▸ **Your task**:
In the article on NXP's i.MX 94 processors, please translate this sentence into Spanish: "The parts are also NXP's first to offer so-called "post-quantum" cryptography, a version of public-key cryptography that is designed to withstand theoretical attacks on current-generation cryptosystems from as-yet unachievably-large quantum computers."

▸ **Text segment**:
NXP's i.MX 94 SoCs Boast Edge AI Acceleration, Post-Quantum Security, and Time-Sensitive Networking

0.5 TOPS NPU is joined by application-class and real-time Arm cores, 2.5-gigabit Ethernet with TSN, post-quantum cryptography, and more.

NXP Semiconductors has announced the latest entry in its i.MX family of application processors, the i.MX 94 — delivering a neural coprocessor for edge artificial intelligence (edge AI) workloads, post-quantum cryptographic functions, and the company's first model to feature an integrated Time Sensitive Networking (TSN)-compatible Ethernet switch.

"Connectivity is more complex than ever before, and the i.MX 94 family is designed to help simplify that complexity," claims NXP's Charles Dachs of the company's latest launch. "The i.MX 94 family delivers the high-performance edge processing needed for today’s industrial automation, as well as automotive telematics applications, with the advanced networking, security, safety, and AI capabilities needed to enable tomorrow's innovations."

The i.MX 94 processorrs offer up to four Arm Cortex-A55 cores, two Cortex-M33 cores, and two Cortex-M7 cores on a single system-on-chip (SoC), with an additional eIQ Neutron neural processing unit (NPU) delivering a claimed 0.5 tera-operations per second (TOPS) of minimum-precision compute for on-device machine learning, computer vision, and artificial intelligence workloads — including, NXP promises, on-device predictive maintenance, operator guidance, and intrusion detection for the industrial user.

The parts are also NXP's first to offer so-called "post-quantum" cryptography, a version of public-key cryptography that is designed to withstand theoretical attacks on current-generation cryptosystems from as-yet unachievably-large quantum computers. Othe security features include EdgeLock Secure Enclave (Advanced Profile), which delivers trusted-state restoration, secure boot, and secure debug, and EdgeLock Accelerator (Prime), which NXP says delivers real-time message signing, authentication, and encryption "at 5G speeds."

▸ **Material provided**:
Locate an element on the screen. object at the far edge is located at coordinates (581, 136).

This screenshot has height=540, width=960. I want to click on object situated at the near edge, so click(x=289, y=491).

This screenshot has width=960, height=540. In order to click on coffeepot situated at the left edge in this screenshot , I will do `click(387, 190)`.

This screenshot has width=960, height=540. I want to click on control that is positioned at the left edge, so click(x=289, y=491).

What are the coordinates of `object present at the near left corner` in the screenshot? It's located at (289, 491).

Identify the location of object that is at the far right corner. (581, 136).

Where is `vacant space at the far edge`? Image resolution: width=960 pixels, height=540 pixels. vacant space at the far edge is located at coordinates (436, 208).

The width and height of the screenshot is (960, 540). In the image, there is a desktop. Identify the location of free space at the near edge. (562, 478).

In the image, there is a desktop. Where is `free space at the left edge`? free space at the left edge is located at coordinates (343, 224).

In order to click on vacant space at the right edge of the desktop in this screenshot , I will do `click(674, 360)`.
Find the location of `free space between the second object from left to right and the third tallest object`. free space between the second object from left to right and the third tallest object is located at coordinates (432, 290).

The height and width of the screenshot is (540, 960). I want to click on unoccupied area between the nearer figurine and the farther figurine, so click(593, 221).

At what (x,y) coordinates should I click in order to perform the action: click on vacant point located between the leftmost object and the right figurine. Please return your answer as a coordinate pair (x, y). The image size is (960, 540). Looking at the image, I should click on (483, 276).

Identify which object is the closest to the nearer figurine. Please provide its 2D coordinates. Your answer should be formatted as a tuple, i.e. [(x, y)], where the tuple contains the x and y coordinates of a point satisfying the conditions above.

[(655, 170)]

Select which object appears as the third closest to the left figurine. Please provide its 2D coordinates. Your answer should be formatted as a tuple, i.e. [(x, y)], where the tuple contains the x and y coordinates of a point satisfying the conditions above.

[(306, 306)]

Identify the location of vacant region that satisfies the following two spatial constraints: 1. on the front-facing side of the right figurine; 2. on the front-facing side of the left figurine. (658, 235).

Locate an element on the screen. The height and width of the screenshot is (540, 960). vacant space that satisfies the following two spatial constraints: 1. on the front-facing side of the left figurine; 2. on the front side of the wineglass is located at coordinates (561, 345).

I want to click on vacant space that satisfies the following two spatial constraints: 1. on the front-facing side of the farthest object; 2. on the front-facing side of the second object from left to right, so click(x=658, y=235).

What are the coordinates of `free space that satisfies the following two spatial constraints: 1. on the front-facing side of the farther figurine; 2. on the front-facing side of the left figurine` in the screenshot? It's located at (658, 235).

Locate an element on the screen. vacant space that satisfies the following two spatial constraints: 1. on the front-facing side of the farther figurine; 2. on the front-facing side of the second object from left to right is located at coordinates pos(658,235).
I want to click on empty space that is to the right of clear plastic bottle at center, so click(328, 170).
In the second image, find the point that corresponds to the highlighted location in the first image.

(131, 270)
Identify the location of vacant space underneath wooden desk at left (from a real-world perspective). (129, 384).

▸ **Finished task**:
Estos componentes son también los primeros de NXP en ofrecer la llamada criptografía «poscuántica», una versión de la criptografía de clave pública diseñada para resistir ataques teóricos contra los criptosistemas de la generación actual por parte de computadoras cuánticas de un tamaño todavía inalcanzable.